**Extracted entries**:
· · ·

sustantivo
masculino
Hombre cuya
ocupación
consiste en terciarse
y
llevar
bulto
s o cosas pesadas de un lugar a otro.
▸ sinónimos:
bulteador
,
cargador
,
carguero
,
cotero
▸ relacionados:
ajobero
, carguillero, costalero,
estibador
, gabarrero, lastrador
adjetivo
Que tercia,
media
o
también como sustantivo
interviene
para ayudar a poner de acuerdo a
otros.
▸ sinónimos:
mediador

· · ·

**What to work on**: Please transcribe every line of the rows above, keeping each line's wording, punctuation, and line breaks unchanged.

**Your solution**:
sustantivo
masculino
Hombre cuya
ocupación
consiste en terciarse
y
llevar
bulto
s o cosas pesadas de un lugar a otro.
▸ sinónimos:
bulteador
,
cargador
,
carguero
,
cotero
▸ relacionados:
ajobero
, carguillero, costalero,
estibador
, gabarrero, lastrador
adjetivo
Que tercia,
media
o
también como sustantivo
interviene
para ayudar a poner de acuerdo a
otros.
▸ sinónimos:
mediador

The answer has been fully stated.